In the latch position the locking rod secures the collar in the
first position.
[0013] In addition or alternatively, and in a tenth aspect, in the
latch position a portion of the locking rod distal of a proximal
end of the collar is disposed outside of at least a portion of the
collar.
[0014] In addition or alternatively, and in an eleventh aspect, in
the latch position the locking rod deflects a leg portion of the
collar inward toward the coupler.
[0015] In addition or alternatively, and in a twelfth aspect, in
the latch position the locking rod deflects a proximal end of the
leg portion of the collar into a recess formed in the coupler.
[0016] In addition or alternatively, and in a thirteenth aspect,
when the locking rod is in the release position the collar is
permitted to slide from the first position to the second
position.
[0017] In addition or alternatively, and in a fourteenth aspect,
the delivery device includes an actuator element extending through
the collar and releasably engaged with the locking mechanism.
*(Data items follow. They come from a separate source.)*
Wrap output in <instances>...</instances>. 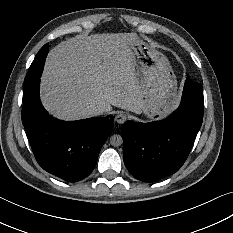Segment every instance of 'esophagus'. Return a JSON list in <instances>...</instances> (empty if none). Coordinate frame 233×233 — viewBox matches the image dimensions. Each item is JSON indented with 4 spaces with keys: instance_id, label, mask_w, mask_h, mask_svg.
<instances>
[{
    "instance_id": "1",
    "label": "esophagus",
    "mask_w": 233,
    "mask_h": 233,
    "mask_svg": "<svg viewBox=\"0 0 233 233\" xmlns=\"http://www.w3.org/2000/svg\"><path fill=\"white\" fill-rule=\"evenodd\" d=\"M126 120H127V115L124 113H120L115 117V121L119 124H123Z\"/></svg>"
}]
</instances>
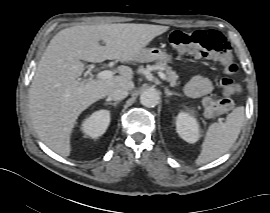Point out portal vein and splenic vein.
<instances>
[{
	"label": "portal vein and splenic vein",
	"mask_w": 270,
	"mask_h": 213,
	"mask_svg": "<svg viewBox=\"0 0 270 213\" xmlns=\"http://www.w3.org/2000/svg\"><path fill=\"white\" fill-rule=\"evenodd\" d=\"M113 74H114V72L111 70H104V71L99 72L96 75V78L97 79H109V78L113 77ZM158 75L162 80H166V75L163 72H158Z\"/></svg>",
	"instance_id": "obj_1"
}]
</instances>
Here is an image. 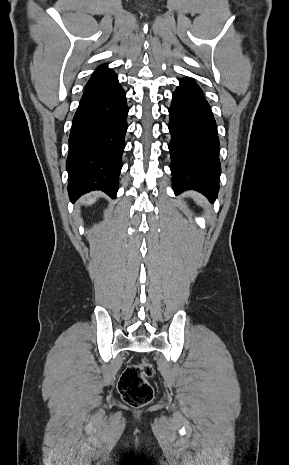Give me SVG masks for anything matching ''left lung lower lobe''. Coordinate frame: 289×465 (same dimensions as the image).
Masks as SVG:
<instances>
[{"instance_id": "0a47b994", "label": "left lung lower lobe", "mask_w": 289, "mask_h": 465, "mask_svg": "<svg viewBox=\"0 0 289 465\" xmlns=\"http://www.w3.org/2000/svg\"><path fill=\"white\" fill-rule=\"evenodd\" d=\"M171 173L176 194L193 189L211 202L220 178L219 139L215 119L199 86L182 79L169 109Z\"/></svg>"}]
</instances>
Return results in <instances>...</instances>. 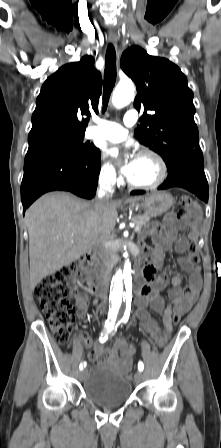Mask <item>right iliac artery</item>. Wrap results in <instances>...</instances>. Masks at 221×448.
<instances>
[{
    "instance_id": "right-iliac-artery-1",
    "label": "right iliac artery",
    "mask_w": 221,
    "mask_h": 448,
    "mask_svg": "<svg viewBox=\"0 0 221 448\" xmlns=\"http://www.w3.org/2000/svg\"><path fill=\"white\" fill-rule=\"evenodd\" d=\"M115 321H116V317L111 316L110 319L108 317V319L105 322V326H104L105 327V331L101 334V337H100V342L106 341V339H107L106 335L113 330L114 325H115ZM85 366H86L85 362L81 363L80 366H79V369L82 370Z\"/></svg>"
}]
</instances>
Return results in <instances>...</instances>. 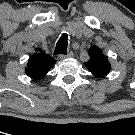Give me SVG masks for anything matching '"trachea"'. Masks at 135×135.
<instances>
[{
  "label": "trachea",
  "instance_id": "trachea-1",
  "mask_svg": "<svg viewBox=\"0 0 135 135\" xmlns=\"http://www.w3.org/2000/svg\"><path fill=\"white\" fill-rule=\"evenodd\" d=\"M67 45H68V35L66 33H63L61 38L56 44L54 55L57 54H67Z\"/></svg>",
  "mask_w": 135,
  "mask_h": 135
}]
</instances>
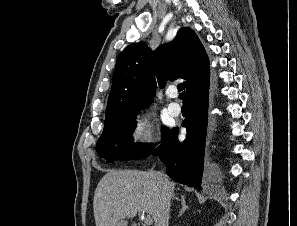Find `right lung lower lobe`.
Masks as SVG:
<instances>
[{
  "instance_id": "1",
  "label": "right lung lower lobe",
  "mask_w": 297,
  "mask_h": 226,
  "mask_svg": "<svg viewBox=\"0 0 297 226\" xmlns=\"http://www.w3.org/2000/svg\"><path fill=\"white\" fill-rule=\"evenodd\" d=\"M209 86L188 98V116L182 126L187 135L184 142L178 140V128L169 130L163 142L153 152L165 163L167 174L181 184L202 189L204 151L207 131Z\"/></svg>"
}]
</instances>
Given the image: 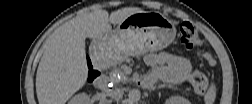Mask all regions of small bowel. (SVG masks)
Segmentation results:
<instances>
[{
	"instance_id": "c3829d8e",
	"label": "small bowel",
	"mask_w": 252,
	"mask_h": 104,
	"mask_svg": "<svg viewBox=\"0 0 252 104\" xmlns=\"http://www.w3.org/2000/svg\"><path fill=\"white\" fill-rule=\"evenodd\" d=\"M145 61L151 68L142 81L146 87L151 86L157 80L171 84L182 83L188 78L192 68L190 62L178 48L174 50V53H150L146 56Z\"/></svg>"
}]
</instances>
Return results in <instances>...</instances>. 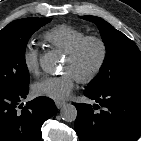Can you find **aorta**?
Returning a JSON list of instances; mask_svg holds the SVG:
<instances>
[{"label": "aorta", "instance_id": "1", "mask_svg": "<svg viewBox=\"0 0 141 141\" xmlns=\"http://www.w3.org/2000/svg\"><path fill=\"white\" fill-rule=\"evenodd\" d=\"M40 66L47 73H54L56 71V59L51 53H47L40 58ZM60 116L63 120L72 122L77 117V109L72 104L64 105L60 110Z\"/></svg>", "mask_w": 141, "mask_h": 141}]
</instances>
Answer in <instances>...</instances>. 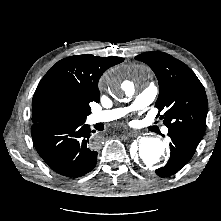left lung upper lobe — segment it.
Instances as JSON below:
<instances>
[{"instance_id":"obj_1","label":"left lung upper lobe","mask_w":221,"mask_h":221,"mask_svg":"<svg viewBox=\"0 0 221 221\" xmlns=\"http://www.w3.org/2000/svg\"><path fill=\"white\" fill-rule=\"evenodd\" d=\"M155 73L159 82V96L155 103L169 130H179L202 138L208 111L203 85L194 72L169 54L153 51L136 56Z\"/></svg>"}]
</instances>
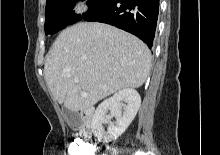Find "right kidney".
Returning <instances> with one entry per match:
<instances>
[{
    "label": "right kidney",
    "mask_w": 220,
    "mask_h": 155,
    "mask_svg": "<svg viewBox=\"0 0 220 155\" xmlns=\"http://www.w3.org/2000/svg\"><path fill=\"white\" fill-rule=\"evenodd\" d=\"M123 102L127 103L122 112ZM141 104L139 93L132 89H123L113 95V97L101 103L92 118L91 129L98 139H103L108 143L121 136L131 122L134 120ZM111 111L110 116H106L107 111ZM114 117L116 122H112ZM108 124L107 130L103 124Z\"/></svg>",
    "instance_id": "right-kidney-1"
}]
</instances>
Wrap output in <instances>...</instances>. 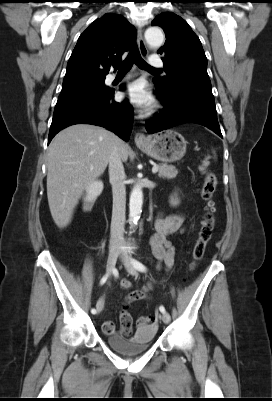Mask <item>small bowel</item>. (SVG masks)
<instances>
[{"label": "small bowel", "mask_w": 272, "mask_h": 401, "mask_svg": "<svg viewBox=\"0 0 272 401\" xmlns=\"http://www.w3.org/2000/svg\"><path fill=\"white\" fill-rule=\"evenodd\" d=\"M156 232L150 239L151 248L155 257L160 263H164L166 270H170L174 264L176 249L174 245L167 239V237L176 232L185 231L184 216L182 214L163 215L160 214L156 219ZM123 289H129L131 282L127 279H122L120 283ZM151 286L147 285L138 290L129 293L123 301L119 319H120V332L125 336H130L133 333L132 316L129 312L130 306L139 300L146 299ZM103 300V299H102ZM99 308L102 309L103 302L97 303ZM153 326H139L138 329ZM103 330L106 334H113L116 330V325L113 321L107 320L103 324Z\"/></svg>", "instance_id": "1"}]
</instances>
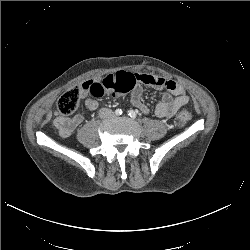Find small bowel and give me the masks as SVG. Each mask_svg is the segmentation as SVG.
<instances>
[{
  "mask_svg": "<svg viewBox=\"0 0 250 250\" xmlns=\"http://www.w3.org/2000/svg\"><path fill=\"white\" fill-rule=\"evenodd\" d=\"M94 82H101L106 92L114 96L130 94L132 104L141 112L148 114L149 107L142 100L143 85L159 90H165L162 100L156 105L154 115L160 119H169L177 110L188 103V96L184 89L171 80L164 79L145 73L117 72L101 77L97 80H88L80 85L81 97L85 98V105L90 111L98 108L99 103L93 97H87L89 87ZM83 115L76 114L73 117H56L54 125L59 135L63 138L69 137L75 129L82 124Z\"/></svg>",
  "mask_w": 250,
  "mask_h": 250,
  "instance_id": "1",
  "label": "small bowel"
}]
</instances>
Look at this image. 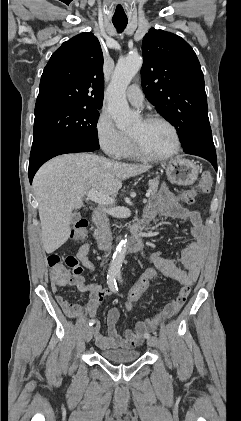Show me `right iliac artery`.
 I'll use <instances>...</instances> for the list:
<instances>
[{"mask_svg": "<svg viewBox=\"0 0 241 421\" xmlns=\"http://www.w3.org/2000/svg\"><path fill=\"white\" fill-rule=\"evenodd\" d=\"M115 277H116L115 271L109 270V272L107 274V283H108L109 288L112 292L118 291V287H117ZM94 323H95V320H93V319L89 320V326H92Z\"/></svg>", "mask_w": 241, "mask_h": 421, "instance_id": "right-iliac-artery-1", "label": "right iliac artery"}]
</instances>
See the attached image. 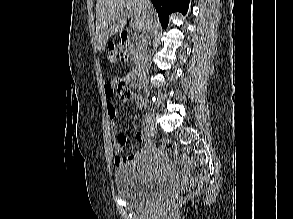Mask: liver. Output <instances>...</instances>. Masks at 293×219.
<instances>
[{
    "instance_id": "liver-1",
    "label": "liver",
    "mask_w": 293,
    "mask_h": 219,
    "mask_svg": "<svg viewBox=\"0 0 293 219\" xmlns=\"http://www.w3.org/2000/svg\"><path fill=\"white\" fill-rule=\"evenodd\" d=\"M149 12L154 18L155 11L151 5L146 9L142 0H97L96 3V42L97 50L104 51L108 39L124 30L127 21L123 13H130L134 18L133 26L141 32L145 25V14Z\"/></svg>"
}]
</instances>
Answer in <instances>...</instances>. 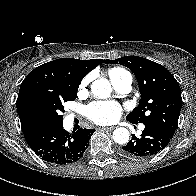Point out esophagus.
<instances>
[{"label":"esophagus","instance_id":"34e87169","mask_svg":"<svg viewBox=\"0 0 196 196\" xmlns=\"http://www.w3.org/2000/svg\"><path fill=\"white\" fill-rule=\"evenodd\" d=\"M103 130H108V131H111V130H113L114 129V127H104V128H102Z\"/></svg>","mask_w":196,"mask_h":196}]
</instances>
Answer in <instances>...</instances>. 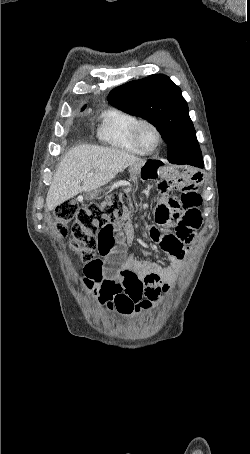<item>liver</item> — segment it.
I'll return each instance as SVG.
<instances>
[{
  "instance_id": "obj_1",
  "label": "liver",
  "mask_w": 250,
  "mask_h": 454,
  "mask_svg": "<svg viewBox=\"0 0 250 454\" xmlns=\"http://www.w3.org/2000/svg\"><path fill=\"white\" fill-rule=\"evenodd\" d=\"M144 160L119 149L80 145L66 153L54 174L46 207L53 210L70 198L96 190L129 166H140ZM92 173L91 176H87ZM82 183V185H81Z\"/></svg>"
}]
</instances>
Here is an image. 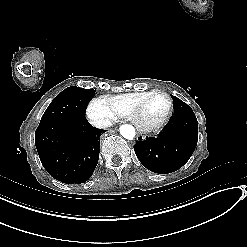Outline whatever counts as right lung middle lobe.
Wrapping results in <instances>:
<instances>
[{
  "label": "right lung middle lobe",
  "mask_w": 247,
  "mask_h": 247,
  "mask_svg": "<svg viewBox=\"0 0 247 247\" xmlns=\"http://www.w3.org/2000/svg\"><path fill=\"white\" fill-rule=\"evenodd\" d=\"M95 90L71 86L59 93L44 112L40 123L64 118H85Z\"/></svg>",
  "instance_id": "1"
}]
</instances>
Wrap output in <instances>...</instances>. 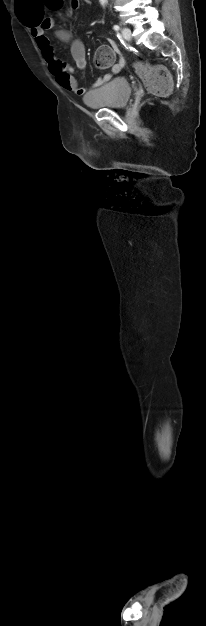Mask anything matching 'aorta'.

[0018] In addition or alternatively, and in a fifteenth aspect,
when the locking rod is in the release position proximal
translation of the actuator element shifts the collar from the
first position to the second position.
[0019] In addition or alternatively, and in a sixteenth aspect, a
medical device system may comprise a delivery device including an
outer sheath and an inner shaft having a coupler fixed to a distal
end of the inner shaft, the outer sheath and the inner shaft
extending distally from a handle; and a replacement heart valve
implant releasably attached to the coupler. The replacement heart
valve implant may include an expandable anchor member defining a
central longitudinal axis; and a locking mechanism attached to the
expandable anchor member, the locking mechanism being configured to
engage with the coupler. The locking mechanism may include a buckle
member fixedly attached to the expandable anchor member, and a post
member coupled to the expandable anchor member distal of the buckle
member. The delivery device may include a collar slidable over the
coupler between a first position and a second position. In the
first position the collar secures the coupler to the buckle member,
and in the second position the coupler is disengageable from the
buckle member. The delivery device may further include a locking
rod extending through at least a portion of the collar, the locking
rod being actuatable between a latch position and a release
position. In the latch position the locking rod deflects a leg
portion of the collar into a recess formed in the coupler, thereby
preventing the collar from sliding from the first position to the
second position.
[0020] In addition or alternatively, and in a seventeenth aspect,
the leg portion is self-biased to be in a neutral
configuration.
[0021] In addition or alternatively, and in an eighteenth aspect,
when the leg portion is deflected into the recess, the leg portion
is self-biased outwardly from the coupler.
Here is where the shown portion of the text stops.